As it turned out, the stay of deportation was actually granted before Armando was deported, a factor an immigration judge later pointed out, scolding the government for “erroneously deporting” Armando.
The truth was, the ICE officer knew all along that our attorney was working on a stay: Our attorney had spoken with him as soon as Armando was placed in ICE detention. Subsequently the officer had been
difficult to reach, sometimes going a few days without returning our attorney’s calls.

By the time I responded to the ICE officer, we had heard from Armando on the other side of the border and what had happened to him. I emailed the ICE officer back, CCing our congregational leadership, decrying the fact that Armando was dropped into a country he hasn’t been to in decades with no chance to collect belongings or money, nor to contact his family.

I added that “Armando is beloved in our community of 500 families; he is a kind, generous and caring person. But you didn’t need to know any of that in order to know that no human being should ever be treated this way.

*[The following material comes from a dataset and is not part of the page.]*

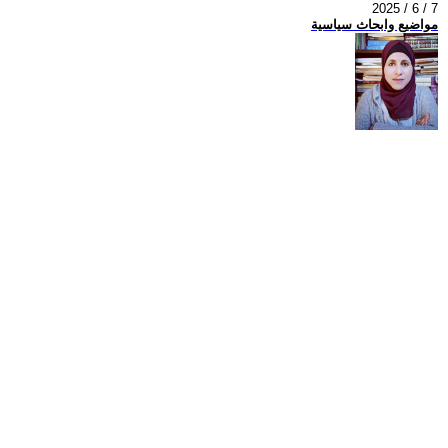
2025 / 6 / 7
مواضيع وابحاث سياسية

“And you ‘regret’ to inform me? Is this how you always treat human beings?”

I received no communication back.

Later we learned that the ICE officers who dropped Armando’s group at the border taunted them, saying “you’ll all probably get kidnapped.”

But should we be surprised by this behavior when we put Americans in the position of taking parents and children away from their families?

In April, Armando’s son and members of my congregation met Armando in Tijuana so that we could be with him while he asked for asylum. A few yards from us, a dozen or so mothers and children sat in the dirt waiting for someone to listen to their stories, a function of Border Patrol’s metering policy of turning away asylum seekers by saying, sometimes disingenuously, that the detention facility is “at capacity.”

In June, Rojas was taken into custody, sent to Albany and began waiting for a chance to seek asylum from an immigration judge.

While we must fight the injustice of what’s happening in our country, we must not inadvertently associate those who work in the immigration system with those who carried out a genocide. Using such language, easily dismissed, allows those complicit in the system to abdicate their own responsibility for the daily indignities and traumas they carry out, since they can rationalize away the criticisms they believe are
overblown.

We don’t need to resort to hyperbole; what they are being asked to do is bad enough.

Rabbi Aaron Brusso is the rabbi of Bet Torah in Mount Kisco, N.Y., and serves on the Executive Council of the Rabbinical Assembly.